* Srivatsa Vaddagiri <[email protected]> [050805 05:37]:
On Wed, Aug 03, 2005 at 06:05:28AM +0000, Con Kolivas wrote:
This is the dynamic ticks patch for i386 as written by Tony Lindgen
<[email protected]> and Tuukka Tikkanen <[email protected]>.
Patch for 2.6.13-rc5
There were a couple of things that I wanted to change so here is an updated
version. This code should have stabilised enough for general testing now.
Con,
I have been looking at some of the requirement of tickless idle CPUs in
core kernel areas like scheduler and RCU. Basically, both power management and
virtualization benefit if idle CPUs can cut off useless timer ticks. Especially
from a virtualization standpoint, I think it makes sense that we enable this
feature on a per-CPU basis i.e let individual CPUs cut off their ticks as and
when they become idle. The benefit of this is more visible in platforms that
host lot of (SMP) VMs on the same machine. Most of the time, these VMs may be
partially idle (some CPUs in it are idle, some not) and it is good that we
quiesce the timer ticks on the partial set of idle CPUs. Both S390 and Xen ports
of Linux kernel have this ability today (S390 has it in mainline already and
Xen has it out of tree).
Good point, and it would be nice to have it resolved for systems that support
idling individual CPUs. The current setup was done because when I was tinkering
with the amd76x_pm patch a while a back, I noticed that idling the cpu
disconnects all cpus from the bus. (As far as I remember)

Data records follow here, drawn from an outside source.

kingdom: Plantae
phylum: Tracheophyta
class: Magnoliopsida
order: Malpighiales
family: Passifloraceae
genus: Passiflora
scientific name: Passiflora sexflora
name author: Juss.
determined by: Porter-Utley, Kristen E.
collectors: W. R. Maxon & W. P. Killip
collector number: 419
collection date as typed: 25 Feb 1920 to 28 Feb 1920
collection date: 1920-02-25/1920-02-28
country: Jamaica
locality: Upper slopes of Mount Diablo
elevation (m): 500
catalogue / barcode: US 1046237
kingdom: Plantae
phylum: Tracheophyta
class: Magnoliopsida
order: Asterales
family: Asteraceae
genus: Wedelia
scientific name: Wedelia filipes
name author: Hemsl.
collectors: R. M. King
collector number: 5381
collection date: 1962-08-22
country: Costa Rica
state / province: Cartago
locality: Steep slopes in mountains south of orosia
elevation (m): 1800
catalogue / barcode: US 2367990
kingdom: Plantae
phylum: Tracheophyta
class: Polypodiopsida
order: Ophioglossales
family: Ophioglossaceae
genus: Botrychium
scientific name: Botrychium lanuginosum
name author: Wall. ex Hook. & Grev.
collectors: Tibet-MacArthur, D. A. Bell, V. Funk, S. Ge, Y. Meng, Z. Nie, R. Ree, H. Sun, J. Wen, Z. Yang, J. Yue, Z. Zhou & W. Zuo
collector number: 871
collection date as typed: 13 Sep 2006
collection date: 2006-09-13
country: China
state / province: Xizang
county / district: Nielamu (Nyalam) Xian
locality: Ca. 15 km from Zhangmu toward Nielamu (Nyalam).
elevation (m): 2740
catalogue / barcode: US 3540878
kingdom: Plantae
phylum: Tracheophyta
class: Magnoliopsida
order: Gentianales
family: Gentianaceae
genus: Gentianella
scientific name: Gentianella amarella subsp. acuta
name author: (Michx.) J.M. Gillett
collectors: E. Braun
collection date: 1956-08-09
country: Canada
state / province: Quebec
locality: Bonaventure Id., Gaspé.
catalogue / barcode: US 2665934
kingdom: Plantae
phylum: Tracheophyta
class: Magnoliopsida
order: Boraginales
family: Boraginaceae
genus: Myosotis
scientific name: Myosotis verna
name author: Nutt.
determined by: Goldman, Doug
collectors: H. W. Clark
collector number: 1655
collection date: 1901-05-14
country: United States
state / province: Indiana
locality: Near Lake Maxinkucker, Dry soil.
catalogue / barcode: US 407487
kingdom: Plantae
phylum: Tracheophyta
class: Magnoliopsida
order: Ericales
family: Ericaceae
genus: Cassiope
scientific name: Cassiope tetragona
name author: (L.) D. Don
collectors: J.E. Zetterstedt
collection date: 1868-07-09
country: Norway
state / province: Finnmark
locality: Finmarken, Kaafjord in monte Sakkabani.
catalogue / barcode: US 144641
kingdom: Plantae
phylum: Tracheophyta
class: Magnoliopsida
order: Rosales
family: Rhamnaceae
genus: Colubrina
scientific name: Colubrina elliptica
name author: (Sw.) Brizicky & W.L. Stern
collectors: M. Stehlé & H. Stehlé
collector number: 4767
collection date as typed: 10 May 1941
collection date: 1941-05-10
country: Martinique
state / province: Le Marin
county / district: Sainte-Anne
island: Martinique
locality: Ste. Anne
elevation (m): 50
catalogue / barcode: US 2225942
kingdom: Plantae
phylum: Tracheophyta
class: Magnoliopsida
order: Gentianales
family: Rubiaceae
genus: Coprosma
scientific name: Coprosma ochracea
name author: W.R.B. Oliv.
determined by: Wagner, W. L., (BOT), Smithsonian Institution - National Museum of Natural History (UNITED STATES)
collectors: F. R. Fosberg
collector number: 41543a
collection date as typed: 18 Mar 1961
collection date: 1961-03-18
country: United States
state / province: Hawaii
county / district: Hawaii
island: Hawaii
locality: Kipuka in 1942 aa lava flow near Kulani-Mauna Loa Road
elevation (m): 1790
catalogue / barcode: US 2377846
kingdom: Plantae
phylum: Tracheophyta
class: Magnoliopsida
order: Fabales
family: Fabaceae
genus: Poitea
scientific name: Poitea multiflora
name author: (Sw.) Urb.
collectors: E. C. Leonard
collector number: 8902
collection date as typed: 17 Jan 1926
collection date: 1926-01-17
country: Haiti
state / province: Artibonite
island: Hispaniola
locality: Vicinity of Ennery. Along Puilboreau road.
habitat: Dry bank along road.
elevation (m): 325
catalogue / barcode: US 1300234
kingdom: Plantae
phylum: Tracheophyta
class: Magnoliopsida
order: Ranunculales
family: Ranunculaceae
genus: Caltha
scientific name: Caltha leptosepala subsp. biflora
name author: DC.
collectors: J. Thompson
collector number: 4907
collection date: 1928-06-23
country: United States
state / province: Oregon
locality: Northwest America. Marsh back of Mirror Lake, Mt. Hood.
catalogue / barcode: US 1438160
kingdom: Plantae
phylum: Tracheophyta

So this may need to be configured depending on the system.
From this viewpoint, I think the current implementation of dynamic tick
falls short of this requirement. It cuts of the timer ticks only when
all CPUs go idle.
Apart from this observation, I have some others about the current dynamic tick
patch:
- All CPUs seem to cut off the same number of ticks (dyn_tick->skip). Isn't
this wrong, considering that the timer list is per-CPU? This will cause
some timers to be serviced much later than usual.
Yes if it's done on per-CPU basis. In the current setup the first interrupt
will kick the system off the dyn-tick state and the timers get checked again.
- The fact that dyn_tick_state is global and accessed from all CPUs
is probably a scalability concern, especially if we allow the ticks
to be cut off on per-CPU basis.
From idling devices point of view, we still need some global variable I
believe. How else would you be able to tell all devices that the whole
system does not have any timers for next 2 seconds?
- Again, when we allow this on a per-CPU basis, subsystems like
RCU need to know the partial set of idle CPUs. RCU already does
that thr' nohz_cpu_mask (which will need to replace dyn_cpu_map).
Sounds like that could work for dyn-tick too.
- Looking at dyn_tick_timer_interrupt, would it be nice if we avoid calling
do_timer_interrupt so many times and instead update jiffies to
(skipped_ticks - 1) and then call do_timer_interrupt once? I think
VST does it that way.
In the long run we would do the calculations in usecs and just emulate
jiffies from the hw timer. But yes, optimizing updating the time would be
great.
- dyn_tick->max_skip = 0xffffff / apic_timer_val;
From my reading of Intel docs, APIC_TMICT is 32-bit. So why does the
above calculation take only 24-bits into account? What am I missing here?
Hmm, could be a bug here, needs to be checked. Maybe 32-bit APIC timer is
optional support, or maybe I accidentally pulled the optional 24-bit support
from the ACPI PM timer.
But in any case on P4 systems the APIC timer is not the bottleneck as
stopping or reprogramming PIT also kills APIC. (This does not happen on P3
systems). So the bottleneck most likely is the length of PIT.
I can take a shot at addressing these concerns in dynamic_tick patch, but it
seems to me that VST has already addressed all these to a big extent. Had you
considered VST before? The biggest bottleneck I see in VST going mainline is
its dependency on HRT patch but IMO it should be possible to write a small patch
to support VST w/o HRT.
George, what do you think?
HRT + VST depend on APIC only, and does not use next_timer_interrupt().